如果我們沒有指定任何欄位資訊,Milvus 會自動建立一個預設的id
欄位做為主索引鍵,以及一個vector
欄位來儲存向量資料。保留的 JSON 欄位用來儲存非結構描述定義的欄位及其值。
milvus_client.create_collection(
collection_name=collection_name,
dimension=embedding_dim,
metric_type="IP", # Inner product distance
consistency_level="Strong", # Strong consistency level
)
插入資料
遍歷遮罩的文字行,建立嵌入,然後將資料插入 Milvus。
這裡有一個新欄位text
,它是集合模式中的非定義欄位。它會自動加入保留的 JSON 動態欄位,在高層次上可視為一般欄位。
from tqdm import tqdm
data = []
for i, line in enumerate(tqdm(masked_results, desc="Creating embeddings")):
data.append({"id": i, "vector": emb_text(line), "text": line})
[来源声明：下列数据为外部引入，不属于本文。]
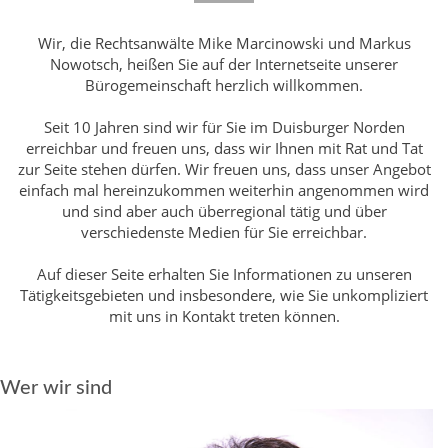
Wir, die Rechtsanwälte Mike Marcinowski und Markus
Nowotsch, heißen Sie auf der Internetseite unserer
Bürogemeinschaft herzlich willkommen.
Seit 10 Jahren sind wir für Sie im Duisburger Norden
erreichbar und freuen uns, dass wir Ihnen mit Rat und Tat
zur Seite stehen dürfen. Wir freuen uns, dass unser Angebot
einfach mal hereinzukommen weiterhin angenommen wird
und sind aber auch überregional tätig und über
verschiedenste Medien für Sie erreichbar.
Auf dieser Seite erhalten Sie Informationen zu unseren
Tätigkeitsgebieten und insbesondere, wie Sie unkompliziert
mit uns in Kontakt treten können.
Wer wir sind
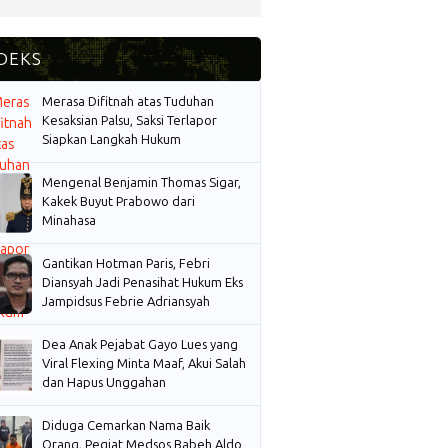
Merasa Difitnah atas Tuduhan
Kesaksian Palsu, Saksi Terlapor
Siapkan Langkah Hukum
Mengenal Benjamin Thomas Sigar,
Kakek Buyut Prabowo dari
Minahasa
Gantikan Hotman Paris, Febri
Diansyah Jadi Penasihat Hukum Eks
Jampidsus Febrie Adriansyah
Dea Anak Pejabat Gayo Lues yang
Viral Flexing Minta Maaf, Akui Salah
dan Hapus Unggahan
Diduga Cemarkan Nama Baik
Orang, Pegiat Medsos Babeh Aldo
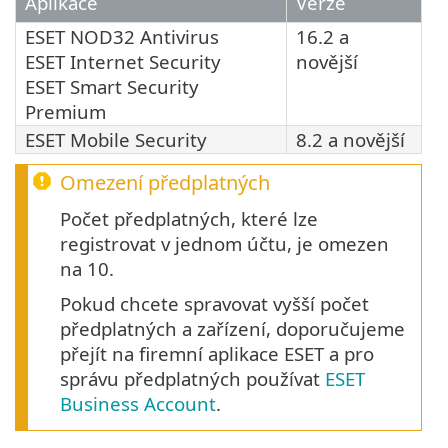
Aplikace
Verze
ESET NOD32 Antivirus
16.2 a
ESET Internet Security
novější
ESET Smart Security
Premium
ESET Mobile Security
8.2 a novější
Omezení předplatných
Počet předplatných, které lze
registrovat v jednom účtu, je omezen
na 10.
Pokud chcete spravovat vyšší počet
předplatných a zařízení, doporučujeme
přejít na firemní aplikace ESET a pro
správu předplatných používat
ESET
Business Account
.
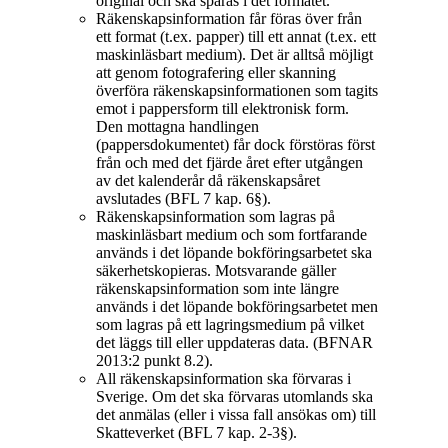
original och ska sparas i det formatet.
Räkenskapsinformation får föras över från
ett format (t.ex. papper) till ett annat (t.ex. ett
maskinläsbart medium). Det är alltså möjligt
att genom fotografering eller skanning
överföra räkenskapsinformationen som tagits
emot i pappersform till elektronisk form.
Den mottagna handlingen
(pappersdokumentet) får dock förstöras först
från och med det fjärde året efter utgången
av det kalenderår då räkenskapsåret
avslutades (BFL 7 kap. 6§).
Räkenskapsinformation som lagras på
maskinläsbart medium och som fortfarande
används i det löpande bokföringsarbetet ska
säkerhetskopieras. Motsvarande gäller
räkenskapsinformation som inte längre
används i det löpande bokföringsarbetet men
som lagras på ett lagringsmedium på vilket
det läggs till eller uppdateras data. (BFNAR
2013:2 punkt 8.2).
All räkenskapsinformation ska förvaras i
Sverige. Om det ska förvaras utomlands ska
det anmälas (eller i vissa fall ansökas om) till
Skatteverket (BFL 7 kap. 2-3§).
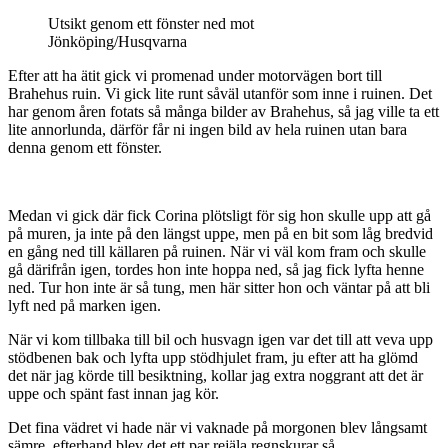
Utsikt genom ett fönster ned mot
Jönköping/Husqvarna
Efter att ha ätit gick vi promenad under motorvägen bort till
Brahehus ruin. Vi gick lite runt såväl utanför som inne i ruinen. Det
har genom åren fotats så många bilder av Brahehus, så jag ville ta ett
lite annorlunda, därför får ni ingen bild av hela ruinen utan bara
denna genom ett fönster.
Medan vi gick där fick Corina plötsligt för sig hon skulle upp att gå
på muren, ja inte på den längst uppe, men på en bit som låg bredvid
en gång ned till källaren på ruinen. När vi väl kom fram och skulle
gå därifrån igen, tordes hon inte hoppa ned, så jag fick lyfta henne
ned. Tur hon inte är så tung, men här sitter hon och väntar på att bli
lyft ned på marken igen.
När vi kom tillbaka till bil och husvagn igen var det till att veva upp
stödbenen bak och lyfta upp stödhjulet fram, ju efter att ha glömd
det när jag körde till besiktning, kollar jag extra noggrant att det är
uppe och spänt fast innan jag kör.
Det fina vädret vi hade när vi vaknade på morgonen blev långsamt
sämre, efterhand blev det ett par rejäla regnskurar så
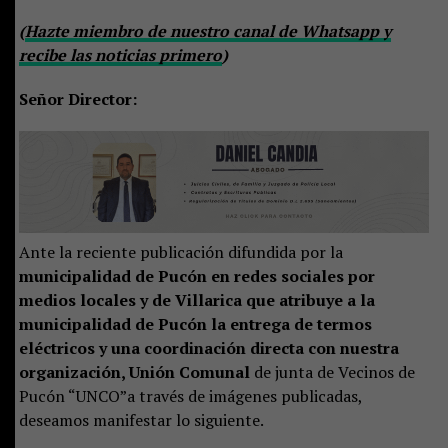
(
Hazte miembro de nuestro canal de Whatsapp y
recibe las noticias primero
)
Señor Director:
Ante la reciente publicación difundida por la
municipalidad de Pucón en redes sociales por
medios locales y de Villarica que atribuye a la
municipalidad de Pucón la entrega de termos
eléctricos y una coordinación directa con nuestra
organización, Unión Comunal
de junta de Vecinos de
Pucón “UNCO”a través de imágenes publicadas,
deseamos manifestar lo siguiente.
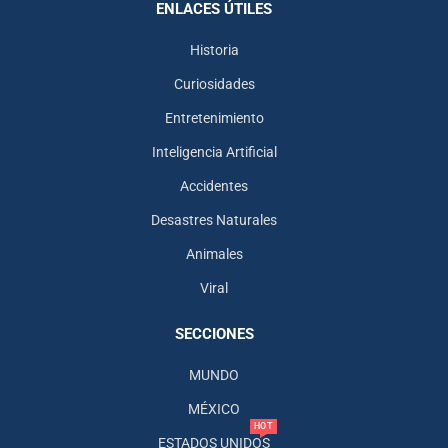
ENLACES ÚTILES
Historia
Curiosidades
Entretenimiento
Inteligencia Artificial
Accidentes
Desastres Naturales
Animales
Viral
SECCIONES
MUNDO
MÉXICO
HOT
ESTADOS UNIDOS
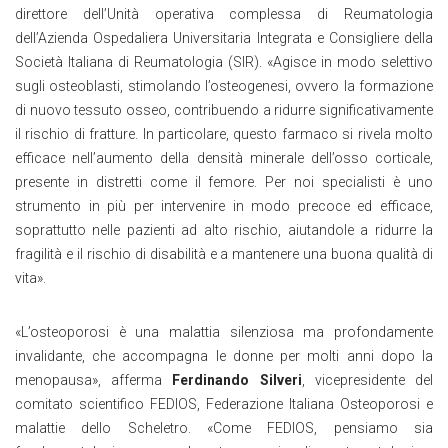
direttore dell’Unità operativa complessa di Reumatologia
dell’Azienda Ospedaliera Universitaria Integrata e Consigliere della
Società Italiana di Reumatologia (SIR). «Agisce in modo selettivo
sugli osteoblasti, stimolando l’osteogenesi, ovvero la formazione
di nuovo tessuto osseo, contribuendo a ridurre significativamente
il rischio di fratture. In particolare, questo farmaco si rivela molto
efficace nell’aumento della densità minerale dell’osso corticale,
presente in distretti come il femore. Per noi specialisti è uno
strumento in più per intervenire in modo precoce ed efficace,
soprattutto nelle pazienti ad alto rischio, aiutandole a ridurre la
fragilità e il rischio di disabilità e a mantenere una buona qualità di
vita».
«L’osteoporosi è una malattia silenziosa ma profondamente
invalidante, che accompagna le donne per molti anni dopo la
menopausa», afferma
Ferdinando Silveri
, vicepresidente del
comitato scientifico FEDIOS, Federazione Italiana Osteoporosi e
malattie dello Scheletro. «Come FEDIOS, pensiamo sia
milvus_client.insert(collection_name=collection_name, data=data)
Creating embeddings: 100%|██████████| 4/4 [00:01<00:00, 2.60it/s]
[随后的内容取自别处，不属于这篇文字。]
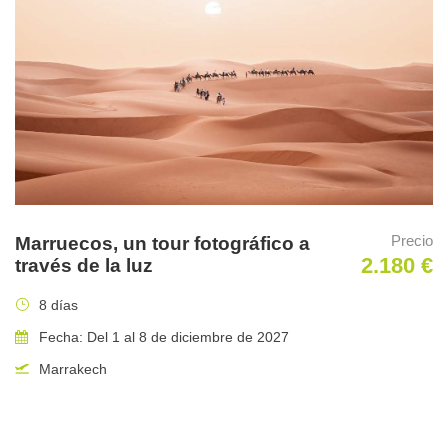
desayuno.
Suplemento habitación individual 80€.
Comidas
Desayunos incluidos.
Algunas imágenes del viaje
Precio
Marruecos, un tour fotográfico a
2.180 €
través de la luz
8 días
Fecha: Del 1 al 8 de diciembre de 2027
Marrakech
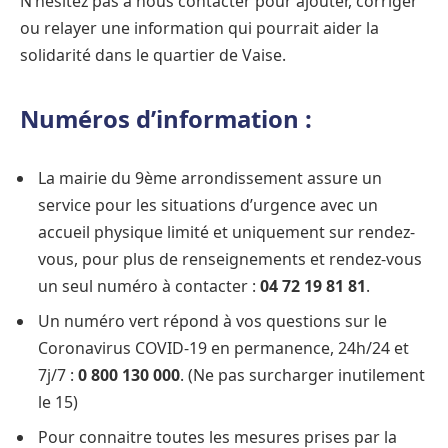
N’hésitez pas à nous contacter pour ajouter, corriger
ou relayer une information qui pourrait aider la
solidarité dans le quartier de Vaise.
Numéros d’information :
La mairie du 9ème arrondissement assure un
service pour les situations d’urgence avec un
accueil physique limité et uniquement sur rendez-
vous, pour plus de renseignements et rendez-vous
un seul numéro à contacter :
04 72 19 81 81
.
Un numéro vert répond à vos questions sur le
Coronavirus COVID-19 en permanence, 24h/24 et
7j/7 :
0 800 130 000
. (Ne pas surcharger inutilement
le 15)
Pour connaitre toutes les mesures prises par la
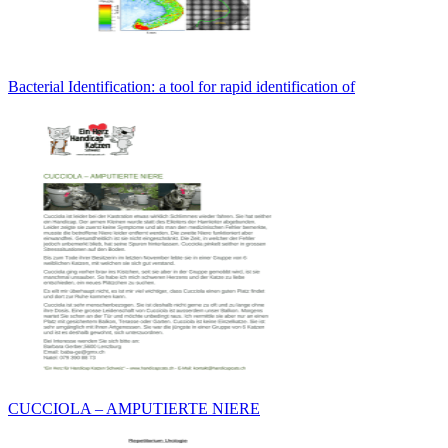
Bacterial Identification: a tool for rapid identification of
CUCCIOLA – AMPUTIERTE NIERE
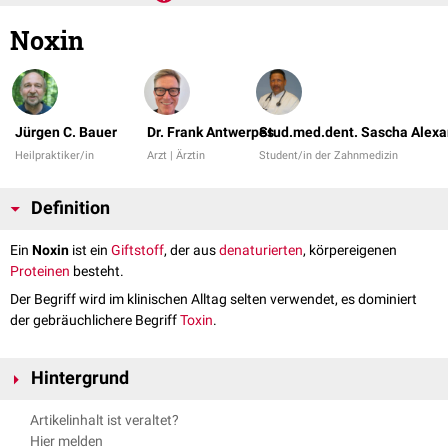
Noxin
Jürgen C. Bauer
Dr. Frank Antwerpes
Stud.med.dent. Sascha Alexa
Heilpraktiker/in
Arzt | Ärztin
Student/in der Zahnmedizin
Definition
Ein
Noxin
ist ein
Giftstoff
, der aus
denaturierten
, körpereigenen
Proteinen
besteht.
Der Begriff wird im klinischen Alltag selten verwendet, es dominiert
der gebräuchlichere Begriff
Toxin
.
Hintergrund
Noxine werden von
Toxinen
unterschieden, die von Fremdorganismen
Artikelinhalt ist veraltet?
(z.B. von
Bakterien
) gebildet werden. Noxine entstehen durch
Hier melden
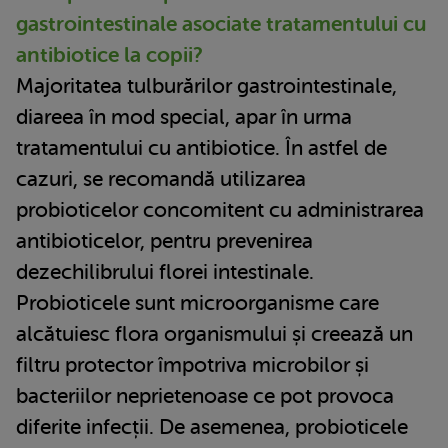
gastrointestinale asociate tratamentului cu
antibiotice la copii?
Majoritatea tulburărilor gastrointestinale,
diareea în mod special, apar în urma
tratamentului cu antibiotice. În astfel de
cazuri, se recomandă utilizarea
probioticelor concomitent cu administrarea
antibioticelor, pentru prevenirea
dezechilibrului florei intestinale.
Probioticele sunt microorganisme care
alcătuiesc flora organismului și creează un
filtru protector împotriva microbilor și
bacteriilor neprietenoase ce pot provoca
diferite infecții. De asemenea, probioticele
{'insert_count': 4, 'ids': [0, 1, 2, 3], 'cost': 0}
建立 RAG
為查詢擷取資料
讓我們指定一個關於文件的問題。
question = "What was the office address of Hiroshi's partner from Munich?"
在集合中搜尋問題,並擷取語義上 top-1 的匹配項目。
search_res = milvus_client.search(
collection_name=collection_name,
data=[
emb_text(question)
], # Use the `emb_text` function to convert the question to an embedding vector
limit=1, # Return top 1 results
search_params={"metric_type": "IP", "params": {}}, # Inner product distance
output_fields=["text"], # Return the text field
)
讓我們來看看查詢的搜尋結果
import json
retrieved_lines_with_distances = [
(res["entity"]["text"], res["distance"]) for res in search_res[0]
]
print(json.dumps(retrieved_lines_with_distances, indent=4))
[
[
"Hiroshi [B-NAME] [I-STREET_ADDRESS] a businessman from Tokyo Japan went to attend tech expo at the Berlin Convention Center on November 10 2023 . He registered for event 9 AM using his digital passport number Q [B-ID_NUM] [B-NAME] with industry professionals participated in panel discussions and had lunch some potential partners One of he met was Munich they decided keep touch : partner ' s office address given as house No [I-STREET_ADDRESS] [B-NAME] business card 654 [B-STREET_ADDRESS]",
0.6544462442398071
]
]
使用 LLM 獲得 RAG 回應
將擷取的文件轉換成字串格式。
context = "\n".join(
[line_with_distance[0] for line_with_distance in retrieved_lines_with_distances]
)
定義 LLM 的系統和使用者提示。
注意:我們告訴 LLM,如果片段中沒有有用的資訊,就說「我不知道」。
SYSTEM_PROMPT = """
Human: You are an AI assistant. You are able to find answers to the questions from the contextual passage snippets provided. If there are no useful information in the snippets, just say "I don't know".
AI:
"""
USER_PROMPT = f"""
Use the following pieces of information enclosed in <context> tags to provide an answer to the question enclosed in <question> tags.
<context>
{context}
</context>
<question>
{question}
</question>
"""
使用 OpenAI ChatGPT 根據提示產生回應。
response = openai_client.chat.completions.create(
model="gpt-4o-mini",
messages=[
{"role": "system", "content": SYSTEM_PROMPT},
{"role": "user", "content": USER_PROMPT},
],
)
print(response.choices[0].message.content)
I don't know.
在這裡我們可以看到,由於我們已經用掩碼取代了 PII,LLM 無法在上下文中取得 PII 資訊。通過這種方式,我們可以有效地保護用戶的隱私。